Inside the Object Model: The Sensible Use of C++

By David M. Papurt


Inside the Object Model: The Sensible Use of C++
by David M. Papurt
522 pages
SIGS Books, 1995
ISBN 1-884842-05-4
$39.00

You can purchase this book at fine bookstores or from the publisher.

Download the source code examples from Inside the Object Model.
 


Review

This review of Inside the Object Model by Peter G. Aitken originally appeared in PC TECHNIQUES Magazine, August/September1995.
Copyright (c) 1995 by The Coriolis Group, Inc.
Reprinted by permission.

If you're learning C++ and can buy only two books to help you along, this should be one of them. (A good candidate for the other is Stephen Prata's book, also reviewed here.) The author takes the eminently sensible approach of teaching you the foundations beneath what you are trying to do before teaching you how to do it. As an analogy, imagine trying to train a surgeon without first teaching him the inner workings of the human body! But this is just what most C++ books try to do. They may pay a little lip service to "object- oriented principles" but 99 percent of their pages are devoted to teaching you how to write a legal C++ program (that is, one that compiles and runs without errors). Precious little effort is ever expended teaching you to write a sensible C++ program.

The foundation beneath C++ programming is the object model. The object model transcends computer programming, and in fact has its origins in the field of cognitive science. For lack of a better description, I'll quote from the book to describe cognitive science as "combining psychology, artificial intelligence, linguistics, anthropology, and neuroscience ... to understand the nature of mind, knowledge, and reasoning." Sounds pretty heavy, but it's really just "scientist-speak" for saying that the object model describes the way people think about things. An object- oriented language, therefore, is one that permits us to have the same (or similar) relationships between objects and processes in our programs as we do in our thought processes.

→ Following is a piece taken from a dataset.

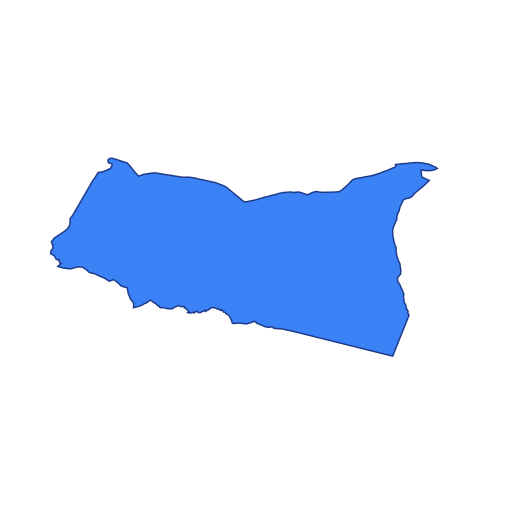 outline of Funyula, Western, Kenya, rotated 255°
{"feature_id": "3690345B93161899730703", "entity_name": "Funyula", "entity_type": "district", "adm_level": 2, "iso_a3": "KEN", "parent_name": "Kenya", "parent_adm1": "Western", "projection": "equal_earth", "projection_center": [34.091, 0.245], "detail": "fine", "context": "isolated", "style": "filled", "palette": "blue", "viewbox_px": 512, "rotation_deg": 255, "n_neighbors": 0, "source": "geoboundaries", "source_scale": "gbopen_adm2", "svg_char_len": 4906}
<svg xmlns="http://www.w3.org/2000/svg" viewBox="0 0 512 512"><g transform="rotate(255 256 256)"><path d="M293.7,453.8L295.2,452.5L298.7,448.2L299.6,447.1L300.4,445.7L301.8,442.8L302.4,441.6L303.0,440.2L304.2,437.1L304.7,435.3L305.8,429.8L306.4,425.6L306.7,423.9L307.4,420.6L308.2,414.3L306.7,414.6L305.9,413.5L305.4,409.6L305.1,407.8L304.9,406.0L304.5,402.6L304.0,397.5L303.9,395.8L303.6,392.6L303.7,391.2L303.7,389.9L303.6,388.3L303.8,385.9L304.0,383.4L304.3,381.0L304.4,378.4L304.5,376.9L304.8,375.1L304.9,373.2L304.9,370.6L304.4,368.5L303.6,367.2L302.6,365.6L301.7,364.3L300.9,363.0L300.3,361.6L299.7,360.5L299.0,359.0L298.1,357.3L297.5,356.0L297.0,354.4L296.6,352.8L297.0,350.5L297.3,349.1L297.6,347.7L297.9,346.1L298.4,344.6L298.6,343.1L299.1,341.3L299.5,340.0L299.8,338.4L300.3,336.8L300.7,335.7L301.0,334.4L301.8,332.8L302.5,331.2L302.9,329.9L302.7,328.4L302.7,326.4L302.3,324.6L302.0,323.1L301.8,321.4L302.6,320.4L303.2,319.4L304.6,317.4L305.5,316.0L306.3,314.6L306.9,313.1L307.3,310.9L307.7,308.7L308.7,306.3L309.2,304.5L309.4,303.0L309.8,301.2L310.2,299.3L310.5,294.7L310.4,292.9L310.4,291.6L310.3,289.8L310.5,288.2L310.5,286.4L310.4,283.3L310.5,281.9L310.6,280.4L310.3,270.3L310.4,268.4L310.9,259.8L311.7,258.3L325.1,248.7L329.7,245.5L330.8,244.6L333.0,241.9L337.6,235.4L340.5,229.7L343.2,224.5L344.1,222.8L345.6,219.8L346.4,218.5L347.2,216.9L348.2,214.7L348.9,213.1L349.6,211.1L350.0,209.5L351.0,205.9L351.4,204.7L352.6,202.0L353.2,200.7L353.9,199.1L355.5,195.6L357.6,190.8L359.3,186.9L359.9,185.7L360.5,184.3L361.8,181.4L362.5,179.7L362.7,178.5L363.1,176.2L363.3,174.1L363.6,171.9L363.9,168.0L363.6,165.2L363.5,163.3L368.1,160.8L371.5,159.4L374.1,158.2L376.7,157.0L379.3,155.5L381.2,152.6L382.8,149.9L384.2,147.9L385.6,145.8L387.5,142.7L388.1,140.7L387.8,139.2L387.1,137.9L385.7,137.5L384.4,137.6L383.4,138.9L382.3,140.6L381.3,140.7L380.3,140.0L379.4,139.0L378.2,138.1L377.9,136.7L377.9,135.3L377.4,134.2L377.4,132.4L377.1,130.7L376.9,129.1L377.3,127.3L377.5,125.2L376.2,123.7L374.8,122.3L373.7,121.1L372.8,120.2L371.8,118.7L371.0,117.8L359.3,106.1L342.7,89.4L341.5,87.9L340.4,86.3L338.7,85.7L337.1,85.2L335.9,84.8L334.3,84.1L332.9,83.2L332.1,82.1L331.1,80.8L330.1,78.9L329.3,77.1L328.5,74.8L327.8,72.6L327.0,70.1L326.4,68.4L325.4,65.5L324.1,64.1L323.4,63.0L322.8,62.0L321.6,62.2L320.4,62.1L319.2,62.9L318.3,62.2L317.3,62.1L316.0,61.8L315.1,60.7L314.4,59.6L313.0,58.9L311.4,58.2L310.4,59.3L309.5,60.1L308.5,61.2L307.2,61.5L305.9,61.8L304.6,62.2L303.6,63.4L303.9,64.6L302.8,64.9L301.6,64.5L300.2,64.6L299.1,66.0L298.4,64.7L297.9,63.0L297.2,61.8L294.1,67.2L291.6,73.3L291.6,81.0L290.2,85.5L286.4,88.8L283.2,90.8L280.7,95.5L277.8,98.8L274.1,103.6L269.6,107.8L270.0,112.4L266.4,115.3L261.8,118.1L258.6,123.4L253.0,122.9L247.0,123.6L242.3,125.6L240.0,125.0L238.9,124.8L237.8,124.3L237.7,129.5L237.9,131.3L238.2,133.2L238.5,134.9L239.0,136.0L238.9,137.5L239.7,139.3L240.0,140.9L240.7,142.2L240.2,143.4L238.9,144.0L237.9,144.9L236.9,145.6L236.4,146.8L235.0,147.3L233.6,148.1L233.0,149.3L231.6,149.5L230.6,150.6L230.1,153.2L229.4,154.6L228.5,155.9L226.9,160.2L226.9,161.8L227.7,164.7L227.9,166.0L228.1,167.4L228.0,168.9L226.5,170.1L226.2,172.4L225.5,173.8L224.6,173.3L223.8,174.3L221.3,176.0L220.0,176.6L219.1,175.3L217.9,177.7L217.9,180.5L216.9,181.6L218.1,183.4L217.6,184.9L216.5,185.4L215.7,187.2L216.1,188.9L216.3,191.3L216.8,193.1L215.6,193.0L216.8,197.7L217.9,198.8L217.5,200.1L217.1,201.5L216.4,203.2L215.0,204.6L214.3,206.2L213.2,207.1L212.5,207.9L213.2,209.1L212.1,209.3L210.1,210.3L209.5,211.7L208.4,211.9L205.3,214.6L200.6,215.6L197.1,215.8L196.2,218.4L196.1,220.1L195.6,222.0L195.0,223.7L194.5,225.3L192.8,229.0L193.0,231.8L193.0,233.4L193.0,235.2L193.6,236.6L192.7,238.2L191.4,239.3L190.3,239.7L189.6,241.2L185.6,246.1L184.8,247.7L183.5,250.6L183.7,252.7L182.9,253.9L181.9,254.1L181.1,255.7L179.2,260.9L178.8,262.7L178.0,264.1L177.2,265.2L176.0,267.5L175.3,269.2L174.5,270.7L149.8,315.3L134.9,342.2L123.9,362.1L159.1,388.4L160.4,388.3L161.8,387.7L163.1,388.6L164.9,388.1L166.4,387.7L167.9,387.9L170.2,387.9L172.6,387.2L175.3,387.5L177.6,387.7L181.0,388.9L184.8,388.6L187.3,388.0L190.7,387.6L195.2,386.3L196.5,386.6L198.4,387.2L199.9,389.2L201.3,391.1L202.8,391.4L204.8,392.3L206.4,392.3L208.9,392.6L211.6,393.0L214.9,392.3L218.5,392.1L220.6,392.1L224.0,392.5L227.7,393.5L230.5,393.1L233.0,393.0L235.0,393.0L237.7,393.3L239.6,393.4L240.6,393.1L241.8,393.9L243.1,394.1L244.2,394.2L245.8,394.9L247.3,395.5L248.4,396.2L249.4,397.1L251.2,398.4L252.9,399.7L255.1,401.6L257.9,402.3L260.9,404.3L262.1,405.6L266.3,407.9L270.5,411.6L271.8,412.5L272.2,413.7L272.6,415.2L272.5,416.9L272.3,418.6L272.6,420.4L273.1,422.0L275.6,425.7L276.9,428.4L280.2,435.7L284.1,442.9L287.3,439.0L289.4,436.7L290.9,436.8L292.2,437.0L293.9,437.3L294.9,437.4L296.2,437.3L296.1,438.7L295.1,440.6L294.3,442.8L293.7,445.0L293.2,447.9L293.1,451.1L293.7,453.8Z" fill="#3b82f6" stroke="#1e3a8a" stroke-width="1.5"/></g></svg>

The author tries to work from principles to specifics. Elements of the object model are explained, then the syntactical components of C++ that implement those elements are introduced. Don't think the book is mostly theory - you get a thorough grounding in C++, too. The writing is, for the most part, clear and concise, and illustrations are used to good effect. If you want a little theory behind your hacking, this book's for you.